The Futures Seminars are just the first step in the school’s four-part strategic planning process. After each seminar, organizers compile a white paper or vision statement summarizing the state of their field, current strengths and challenges they face, and proposals for future growth. A visiting committee of distinguished faculty from leading universities then comes to campus to meet with faculty and students in each department and program and make recommendations.

At Hopkins, where studies of the brain and cognition reach across many departments, disciplines, and campuses, the brain sciences have long been an important area of research and teaching. The first psychological laboratory in the United States was founded at Hopkins in 1883, and faculty members such as Vernon Mountcastle and Solomon Snyder pioneered the field of neuroscience in the 1960s. Today neuroscience is the third most popular undergraduate major at the School of Arts and Sciences, and one fifth of the school’s undergraduates major in the study of psychology, cognition, and the brain.

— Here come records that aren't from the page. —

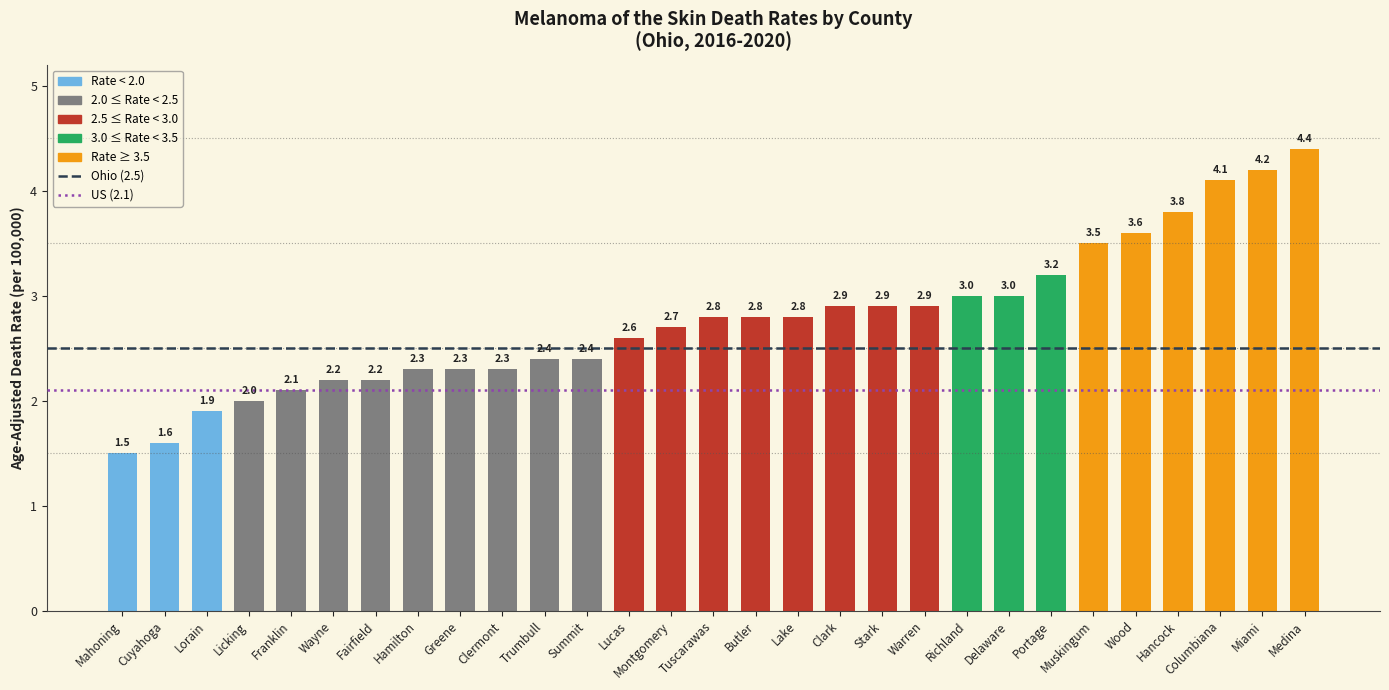

What is the label of the 23rd bar from the right?

Fairfield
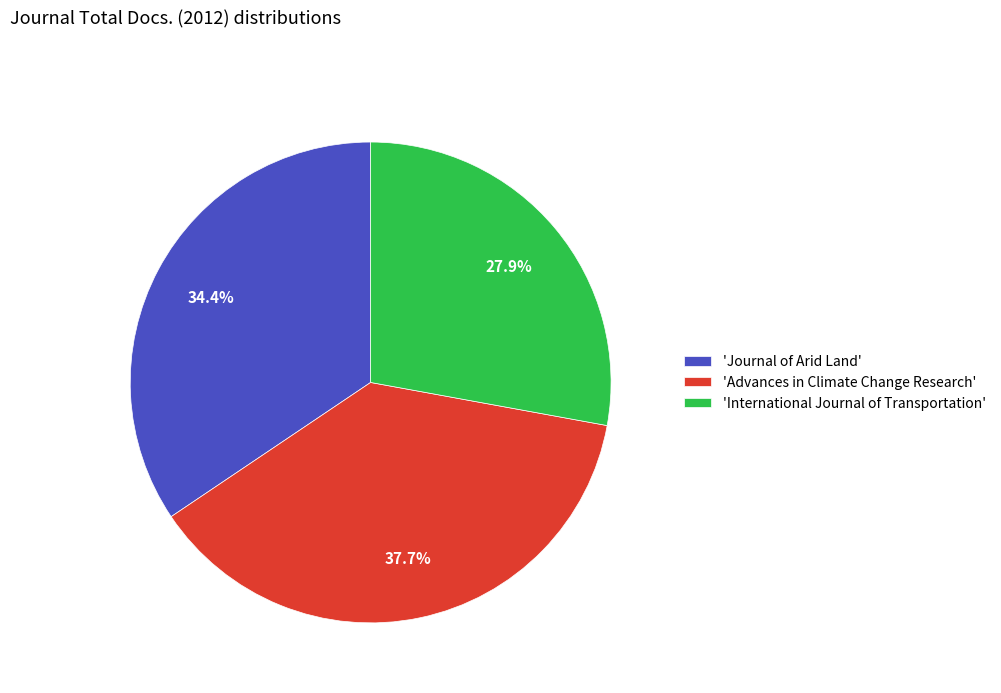

Between 'Advances in Climate Change Research' and 'Journal of Arid Land', which is larger?

'Advances in Climate Change Research'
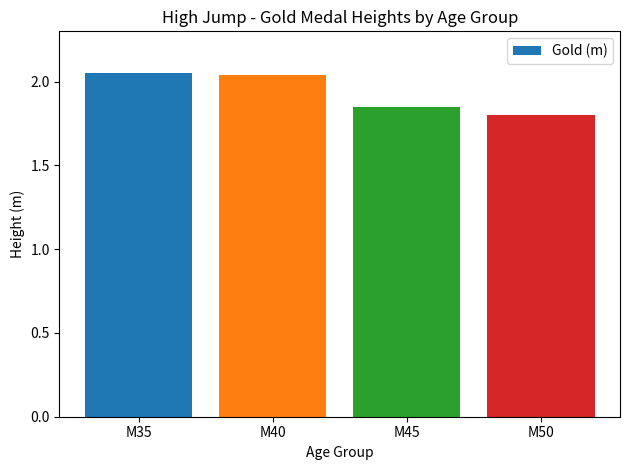

What is the sum of the values at M35 and M40?

4.1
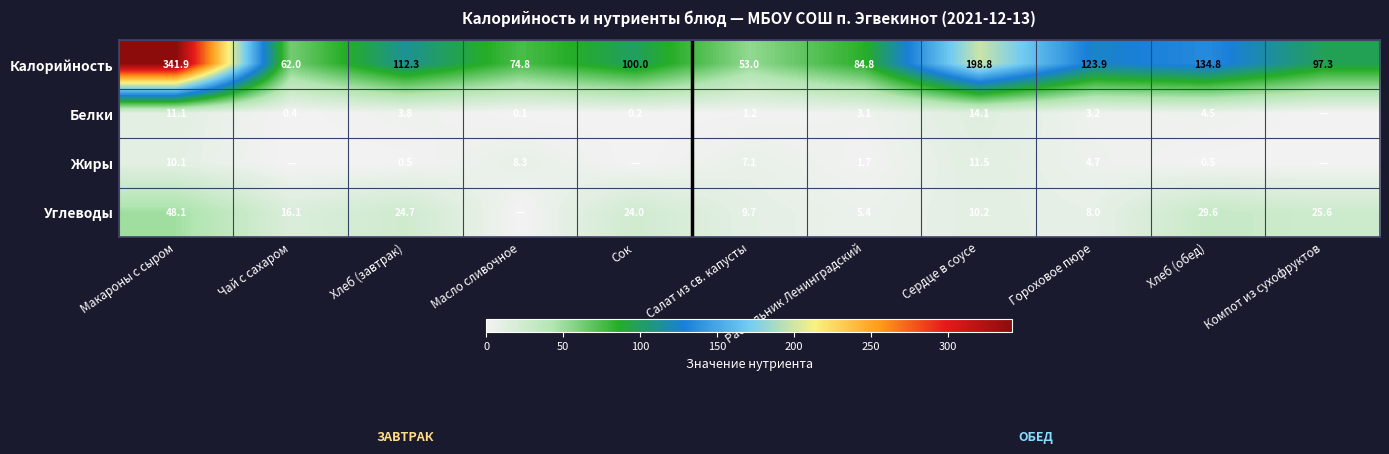

At Макароны с сыром, list the series in order from smallest to largest.

Жиры, Белки, Углеводы, Калорийность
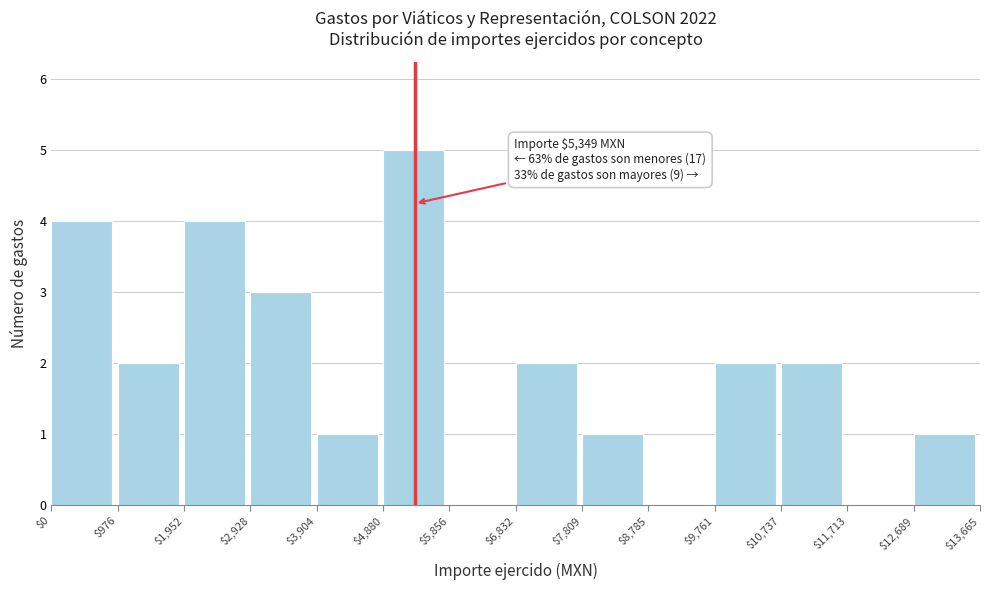

Over which range of the x-axis is the bar tallest?

$4,880 to $5,856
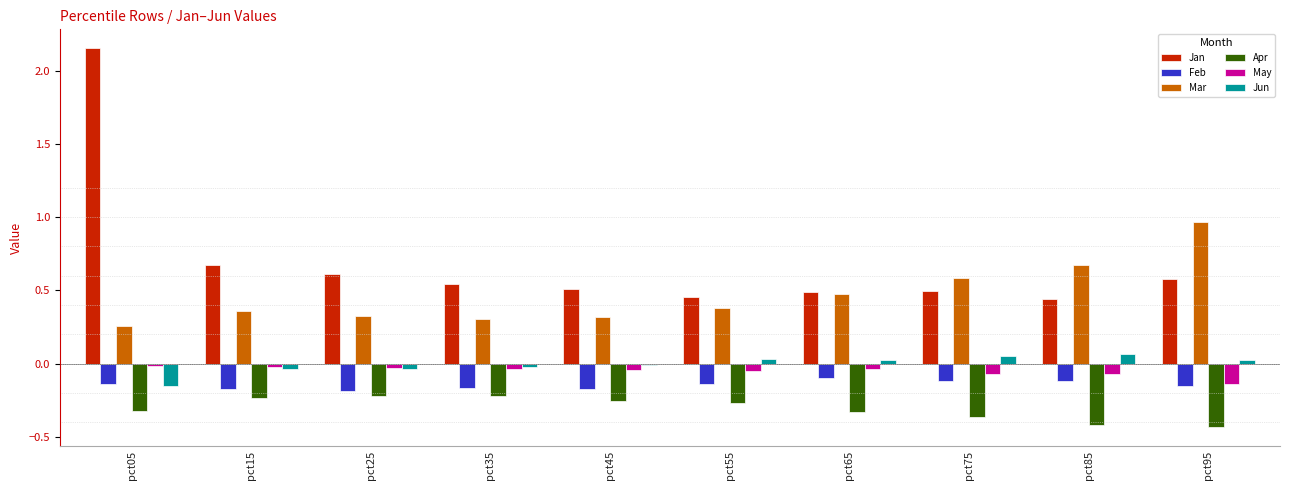

What are all the series names shown in the legend?

Jan, Feb, Mar, Apr, May, Jun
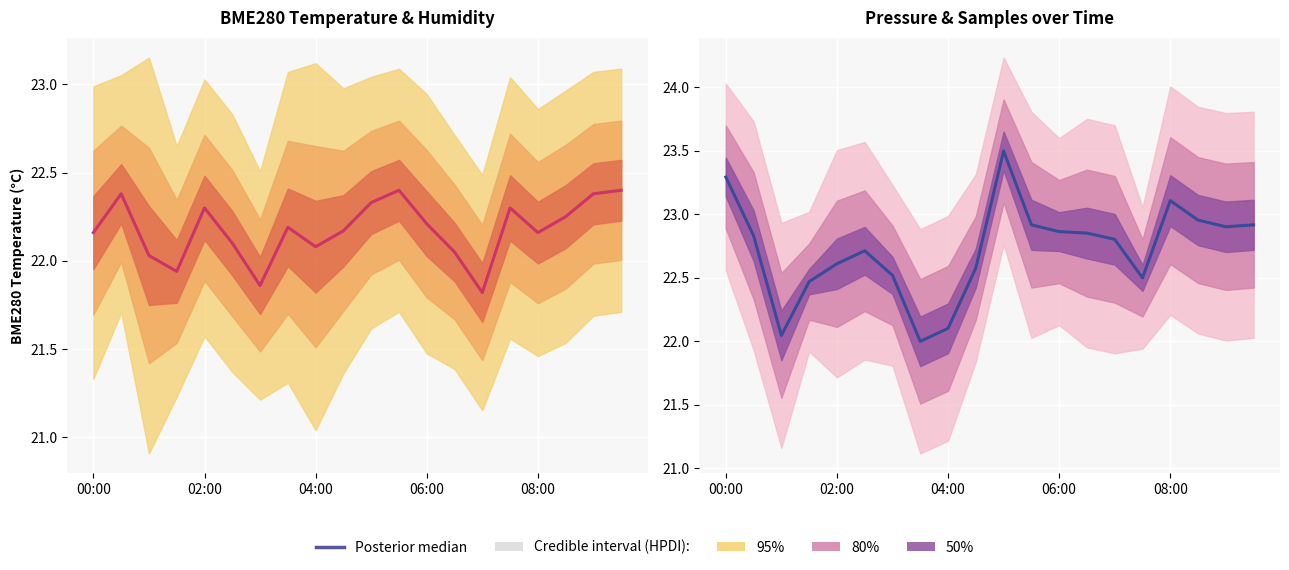

What is the smallest value displayed?

22.0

But brain and cognition scientists at Homewood face a number of challenges today, including limited resources for teaching and research, a need for stronger interdisciplinary relationships, and a need for increased funding so that labs can expand to make the most of new techniques and methodologies. In the future, Landau says she would like to see the creation of an institute for functional brain theory that would bring together investigators from across disciplines to study the functions of the mind and brain, using a problem-centered approach.

Ed Connor, professor of neuroscience and director of the Zanvyl Krieger Mind/Brain Institute, and Steven Yantis, chair of the Department of Psychological and Brain Sciences, are also looking ahead. They’d like to see a focus on hiring new researchers whose work will strengthen existing areas of cognitive psychology and neuroscience research. Also on their list: development of research infrastructure and core facilities, such as a building that would bring cognitive and brain scientists at Homewood together under one roof.

No matter what the future of the brain sciences at the Krieger School will look like, Yantis is certain it will be bright. “This is an amazingly robust and fruitful area of science right now,” he says, “and we are excited about what’s going to be happening over the next 10 years and how Hopkins can continue to be a leader in it.”